Ray-tracing is all about intersections. In the previous slides, I told you that when you launch a ray, you need to find the intersection with the closest object. If you have 10’000 objects, then you need to compute the intersection between the ray and the object itself, for all of the objects, and then keep the closest intersection. By grouping objects in boxes, you can start with computing intersection between the ray and the boxes, and if there is an intersection with a box, only then you will look into that box and compute the intersections with the objects it contains.
Fine tuning
A box intersection takes 17 cycles, using
the robust and efficient algorithm
provided by the University of Utah ( http://people.csail.mit.edu/amy/papers/box-jgt.pdf
)
A object intersection is a lot more
expensive and can cost several hundred cycles. So then it’s a trade-off to
identify between the number of boxes, and the number of objects.

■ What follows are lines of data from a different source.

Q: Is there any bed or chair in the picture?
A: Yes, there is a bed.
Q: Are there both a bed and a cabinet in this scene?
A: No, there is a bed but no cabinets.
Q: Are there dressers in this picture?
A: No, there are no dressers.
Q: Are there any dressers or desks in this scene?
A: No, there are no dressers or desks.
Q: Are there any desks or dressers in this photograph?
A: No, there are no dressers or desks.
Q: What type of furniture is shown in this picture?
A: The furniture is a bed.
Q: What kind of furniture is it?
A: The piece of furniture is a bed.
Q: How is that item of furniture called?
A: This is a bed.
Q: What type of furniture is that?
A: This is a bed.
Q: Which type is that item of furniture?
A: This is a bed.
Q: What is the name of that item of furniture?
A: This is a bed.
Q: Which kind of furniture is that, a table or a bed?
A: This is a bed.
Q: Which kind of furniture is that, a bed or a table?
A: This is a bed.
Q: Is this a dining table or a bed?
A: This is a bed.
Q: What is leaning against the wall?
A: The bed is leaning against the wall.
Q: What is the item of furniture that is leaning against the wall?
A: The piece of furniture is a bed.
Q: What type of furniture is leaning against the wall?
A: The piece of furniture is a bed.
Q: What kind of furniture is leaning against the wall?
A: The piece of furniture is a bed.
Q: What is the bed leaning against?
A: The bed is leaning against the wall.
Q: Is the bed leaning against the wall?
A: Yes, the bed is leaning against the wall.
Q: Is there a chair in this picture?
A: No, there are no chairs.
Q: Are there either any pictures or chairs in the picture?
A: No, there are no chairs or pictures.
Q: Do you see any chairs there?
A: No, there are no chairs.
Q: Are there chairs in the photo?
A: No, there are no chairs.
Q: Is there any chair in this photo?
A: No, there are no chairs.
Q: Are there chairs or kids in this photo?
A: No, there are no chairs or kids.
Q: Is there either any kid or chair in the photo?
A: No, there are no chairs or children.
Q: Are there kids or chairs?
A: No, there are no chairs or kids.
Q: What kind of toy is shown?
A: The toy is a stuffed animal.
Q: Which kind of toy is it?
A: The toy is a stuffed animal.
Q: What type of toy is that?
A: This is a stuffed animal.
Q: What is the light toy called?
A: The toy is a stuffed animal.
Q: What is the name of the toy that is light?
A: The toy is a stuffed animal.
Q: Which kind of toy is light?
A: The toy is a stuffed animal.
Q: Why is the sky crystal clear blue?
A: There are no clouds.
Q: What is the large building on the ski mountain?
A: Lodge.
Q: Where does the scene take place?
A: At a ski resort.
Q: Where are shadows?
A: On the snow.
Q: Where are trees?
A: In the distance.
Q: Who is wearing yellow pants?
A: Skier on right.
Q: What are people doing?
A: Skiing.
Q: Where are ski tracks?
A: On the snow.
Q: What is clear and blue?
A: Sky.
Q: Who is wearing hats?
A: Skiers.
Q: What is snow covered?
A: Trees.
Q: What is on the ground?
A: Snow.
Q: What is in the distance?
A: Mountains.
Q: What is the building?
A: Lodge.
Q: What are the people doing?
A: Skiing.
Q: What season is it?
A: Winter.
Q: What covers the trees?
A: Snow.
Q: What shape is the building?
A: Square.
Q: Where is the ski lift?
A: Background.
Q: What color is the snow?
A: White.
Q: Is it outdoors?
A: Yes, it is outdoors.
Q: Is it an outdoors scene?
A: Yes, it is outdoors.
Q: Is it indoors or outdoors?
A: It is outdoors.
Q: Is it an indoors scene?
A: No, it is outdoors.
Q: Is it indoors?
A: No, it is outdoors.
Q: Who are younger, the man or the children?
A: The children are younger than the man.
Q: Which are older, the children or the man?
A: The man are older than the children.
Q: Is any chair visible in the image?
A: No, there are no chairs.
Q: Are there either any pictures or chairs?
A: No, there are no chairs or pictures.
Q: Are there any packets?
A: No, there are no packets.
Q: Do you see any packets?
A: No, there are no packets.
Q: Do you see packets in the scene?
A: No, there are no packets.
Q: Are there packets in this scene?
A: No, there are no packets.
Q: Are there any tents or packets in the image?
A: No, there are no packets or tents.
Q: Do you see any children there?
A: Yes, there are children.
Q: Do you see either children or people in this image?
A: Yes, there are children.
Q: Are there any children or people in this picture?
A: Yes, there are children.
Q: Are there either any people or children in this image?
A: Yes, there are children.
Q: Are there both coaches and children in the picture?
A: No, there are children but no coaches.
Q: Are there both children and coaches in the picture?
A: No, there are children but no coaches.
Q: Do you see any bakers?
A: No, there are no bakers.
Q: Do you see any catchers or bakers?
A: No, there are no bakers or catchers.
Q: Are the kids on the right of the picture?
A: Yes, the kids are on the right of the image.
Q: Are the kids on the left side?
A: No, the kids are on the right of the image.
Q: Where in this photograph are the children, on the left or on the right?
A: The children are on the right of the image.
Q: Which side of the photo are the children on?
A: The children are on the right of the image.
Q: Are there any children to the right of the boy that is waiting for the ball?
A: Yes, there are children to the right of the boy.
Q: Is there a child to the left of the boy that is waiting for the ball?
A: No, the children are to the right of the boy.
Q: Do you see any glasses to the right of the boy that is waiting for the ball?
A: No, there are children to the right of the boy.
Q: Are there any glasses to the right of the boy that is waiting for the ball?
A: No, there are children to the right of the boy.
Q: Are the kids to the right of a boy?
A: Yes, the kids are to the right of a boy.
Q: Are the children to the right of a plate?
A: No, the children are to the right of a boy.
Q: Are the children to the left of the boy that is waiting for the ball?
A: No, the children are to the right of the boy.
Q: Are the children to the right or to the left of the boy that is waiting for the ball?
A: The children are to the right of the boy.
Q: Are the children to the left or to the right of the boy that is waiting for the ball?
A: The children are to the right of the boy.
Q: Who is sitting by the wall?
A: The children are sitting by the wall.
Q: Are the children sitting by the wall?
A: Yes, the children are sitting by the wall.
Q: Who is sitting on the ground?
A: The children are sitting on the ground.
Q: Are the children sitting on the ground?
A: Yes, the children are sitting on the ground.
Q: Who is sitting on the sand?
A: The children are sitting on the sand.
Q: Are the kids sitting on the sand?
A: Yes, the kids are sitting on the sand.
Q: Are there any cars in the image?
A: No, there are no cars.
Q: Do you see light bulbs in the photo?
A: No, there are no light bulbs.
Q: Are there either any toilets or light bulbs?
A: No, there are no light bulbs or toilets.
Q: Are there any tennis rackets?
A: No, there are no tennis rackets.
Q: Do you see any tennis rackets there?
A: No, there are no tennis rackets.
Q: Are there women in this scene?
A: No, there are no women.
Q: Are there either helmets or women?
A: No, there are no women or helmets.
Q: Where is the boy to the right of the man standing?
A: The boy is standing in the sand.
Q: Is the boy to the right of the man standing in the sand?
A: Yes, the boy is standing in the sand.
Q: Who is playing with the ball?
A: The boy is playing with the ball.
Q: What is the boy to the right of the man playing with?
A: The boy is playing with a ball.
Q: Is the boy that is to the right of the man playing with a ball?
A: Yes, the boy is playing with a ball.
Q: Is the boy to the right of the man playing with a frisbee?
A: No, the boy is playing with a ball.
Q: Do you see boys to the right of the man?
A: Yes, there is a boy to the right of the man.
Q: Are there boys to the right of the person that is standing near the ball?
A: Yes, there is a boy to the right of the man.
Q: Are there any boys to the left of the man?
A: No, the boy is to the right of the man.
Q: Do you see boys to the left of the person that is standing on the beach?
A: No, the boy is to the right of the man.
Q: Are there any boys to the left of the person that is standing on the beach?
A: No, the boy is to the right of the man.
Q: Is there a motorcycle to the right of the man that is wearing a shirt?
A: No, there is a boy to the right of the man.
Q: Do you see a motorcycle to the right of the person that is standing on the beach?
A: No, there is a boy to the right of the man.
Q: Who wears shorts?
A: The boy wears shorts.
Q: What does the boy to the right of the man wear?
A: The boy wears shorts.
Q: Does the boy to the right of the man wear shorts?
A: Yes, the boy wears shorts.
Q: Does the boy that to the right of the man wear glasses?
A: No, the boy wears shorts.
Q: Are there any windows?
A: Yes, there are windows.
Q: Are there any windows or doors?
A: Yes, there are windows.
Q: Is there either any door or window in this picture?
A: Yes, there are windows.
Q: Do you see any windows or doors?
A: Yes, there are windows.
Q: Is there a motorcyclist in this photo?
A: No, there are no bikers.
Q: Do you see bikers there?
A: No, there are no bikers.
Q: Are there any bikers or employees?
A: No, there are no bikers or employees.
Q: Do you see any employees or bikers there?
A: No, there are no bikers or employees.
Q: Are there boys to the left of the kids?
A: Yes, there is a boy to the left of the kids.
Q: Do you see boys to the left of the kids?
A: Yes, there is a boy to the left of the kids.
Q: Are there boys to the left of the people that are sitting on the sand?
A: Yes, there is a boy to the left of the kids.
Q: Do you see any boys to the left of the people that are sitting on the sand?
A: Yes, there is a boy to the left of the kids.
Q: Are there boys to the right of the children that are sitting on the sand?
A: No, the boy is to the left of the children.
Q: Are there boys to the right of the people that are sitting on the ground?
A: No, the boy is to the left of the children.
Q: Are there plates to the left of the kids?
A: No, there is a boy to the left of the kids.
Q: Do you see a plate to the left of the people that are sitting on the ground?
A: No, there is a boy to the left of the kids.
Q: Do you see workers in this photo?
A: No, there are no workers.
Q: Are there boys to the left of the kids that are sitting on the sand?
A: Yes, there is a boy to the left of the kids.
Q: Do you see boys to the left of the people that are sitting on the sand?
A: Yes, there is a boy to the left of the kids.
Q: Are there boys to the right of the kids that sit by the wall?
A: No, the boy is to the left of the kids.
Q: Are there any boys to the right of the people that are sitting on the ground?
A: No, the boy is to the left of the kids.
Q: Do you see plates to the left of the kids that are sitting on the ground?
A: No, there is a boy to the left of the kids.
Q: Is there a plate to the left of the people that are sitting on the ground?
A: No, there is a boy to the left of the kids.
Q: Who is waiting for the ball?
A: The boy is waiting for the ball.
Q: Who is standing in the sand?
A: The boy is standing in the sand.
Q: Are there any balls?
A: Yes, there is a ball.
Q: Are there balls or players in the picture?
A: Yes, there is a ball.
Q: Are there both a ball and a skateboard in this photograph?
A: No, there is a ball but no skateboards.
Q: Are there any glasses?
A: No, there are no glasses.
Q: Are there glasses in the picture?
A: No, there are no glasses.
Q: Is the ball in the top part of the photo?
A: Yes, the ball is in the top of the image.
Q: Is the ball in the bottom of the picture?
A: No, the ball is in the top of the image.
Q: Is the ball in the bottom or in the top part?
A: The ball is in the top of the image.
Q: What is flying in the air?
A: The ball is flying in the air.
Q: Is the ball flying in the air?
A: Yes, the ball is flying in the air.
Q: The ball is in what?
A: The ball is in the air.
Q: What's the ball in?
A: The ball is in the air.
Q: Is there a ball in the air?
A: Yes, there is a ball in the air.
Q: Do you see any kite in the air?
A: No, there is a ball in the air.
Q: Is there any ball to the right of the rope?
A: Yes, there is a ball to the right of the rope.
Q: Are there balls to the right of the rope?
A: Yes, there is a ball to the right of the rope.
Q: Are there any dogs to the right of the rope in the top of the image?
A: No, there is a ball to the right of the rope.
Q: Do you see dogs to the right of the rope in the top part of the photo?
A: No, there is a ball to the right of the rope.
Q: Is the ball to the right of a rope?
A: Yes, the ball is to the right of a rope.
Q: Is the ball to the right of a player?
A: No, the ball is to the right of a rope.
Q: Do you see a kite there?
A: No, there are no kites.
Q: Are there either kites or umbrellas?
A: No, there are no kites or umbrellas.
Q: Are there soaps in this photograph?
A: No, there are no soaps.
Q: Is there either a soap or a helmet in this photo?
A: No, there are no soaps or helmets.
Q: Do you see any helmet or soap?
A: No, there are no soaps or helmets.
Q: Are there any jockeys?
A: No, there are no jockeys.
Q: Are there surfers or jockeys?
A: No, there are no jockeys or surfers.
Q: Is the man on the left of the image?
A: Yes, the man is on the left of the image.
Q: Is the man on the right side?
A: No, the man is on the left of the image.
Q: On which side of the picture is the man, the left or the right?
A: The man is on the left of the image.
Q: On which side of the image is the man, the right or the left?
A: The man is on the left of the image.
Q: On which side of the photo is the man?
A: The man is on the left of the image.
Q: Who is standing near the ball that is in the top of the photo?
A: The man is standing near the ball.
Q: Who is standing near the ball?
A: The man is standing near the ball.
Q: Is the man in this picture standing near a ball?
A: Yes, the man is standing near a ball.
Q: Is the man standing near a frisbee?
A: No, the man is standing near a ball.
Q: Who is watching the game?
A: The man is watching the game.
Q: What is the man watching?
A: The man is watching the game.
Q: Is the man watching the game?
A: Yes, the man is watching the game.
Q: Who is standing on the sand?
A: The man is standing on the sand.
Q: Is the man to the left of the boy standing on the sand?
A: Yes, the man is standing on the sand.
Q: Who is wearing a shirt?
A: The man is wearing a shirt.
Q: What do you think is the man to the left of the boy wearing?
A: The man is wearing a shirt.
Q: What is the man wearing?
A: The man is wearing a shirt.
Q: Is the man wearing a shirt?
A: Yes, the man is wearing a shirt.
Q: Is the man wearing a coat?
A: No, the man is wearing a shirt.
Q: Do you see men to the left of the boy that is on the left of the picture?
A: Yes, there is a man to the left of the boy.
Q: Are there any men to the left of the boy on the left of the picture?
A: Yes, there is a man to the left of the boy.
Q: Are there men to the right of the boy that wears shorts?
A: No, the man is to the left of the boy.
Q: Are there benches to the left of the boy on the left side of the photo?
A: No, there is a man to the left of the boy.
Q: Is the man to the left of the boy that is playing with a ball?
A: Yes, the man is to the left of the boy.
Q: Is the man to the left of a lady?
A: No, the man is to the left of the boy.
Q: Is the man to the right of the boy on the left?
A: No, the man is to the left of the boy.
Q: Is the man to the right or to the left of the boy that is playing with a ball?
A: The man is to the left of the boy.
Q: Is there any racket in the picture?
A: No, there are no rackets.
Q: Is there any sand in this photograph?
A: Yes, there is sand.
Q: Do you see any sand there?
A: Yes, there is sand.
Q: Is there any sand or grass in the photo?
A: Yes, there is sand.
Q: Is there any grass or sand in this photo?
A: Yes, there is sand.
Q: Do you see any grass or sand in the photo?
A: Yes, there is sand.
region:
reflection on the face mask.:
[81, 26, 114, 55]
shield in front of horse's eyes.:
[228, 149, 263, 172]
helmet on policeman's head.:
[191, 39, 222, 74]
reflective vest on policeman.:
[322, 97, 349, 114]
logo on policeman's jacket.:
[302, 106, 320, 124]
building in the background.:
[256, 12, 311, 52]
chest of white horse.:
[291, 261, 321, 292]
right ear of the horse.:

OO vs Algorithm Specific Structure
Object Oriented Design is good, because it
uses concepts that we, humans, are comfortable with. A car object is a set of wheels, tyres,
seats, and it as a color, etc. You can define inheritance that prevents from
replicating the code.
With OO, you can write readable and
maintainable code, which is essential. But OO is not optimal for performance
because it fragments memory and forces one to consider an object systematically
as a whole.
If you take the example of a person with three attributes: a first name, a second name, and an age. Now imagine that you have a collection of
persons and you want to compute the average age of that population. With OO,
you will not only take the age attribute down to the processor but you will
also take the first and the second name down to the CPU, even if you do not need them in your
algorithm. Only because OO forces you do so, by design.
On the other hand, if you have an algorithm
specific data structure, you will separate you “person” object in two parts.
One for the name and family name, the
other one for the age. And only the data structure containing the age will be
taken down to the processor. This will dramatically increase the performance.
In the case of the ray-tracer, we do
exactly the same. A primitive such as a
sphere for example, is composed of a number of attributes such as the center,
the radius, the material properties, texture coordinates, etc. But when
processing intersection on the first pass of the algorithm, only the center and
the radius are needed, and this can be represented in the form of a float4.
For the boxes, only the two corners of the
box are needed, meaning two float3.
Order in RAM
Now that we have defined our data
structures, this needs to be optimized them for computers.
In our case, we have boxes and we need to
compute the ray-box intersection for each of them. So let’s make sure that
boxes are aligned in memory.
As we go through our boxes, if an intersection is found, we need to get deeper into the box to make sure that there is an intersection with a primitive. Meaning that ordering primitives also is essential. This is what is being done at a second level. And as explained in the previous slide, only me minimal information is taken down to the processor.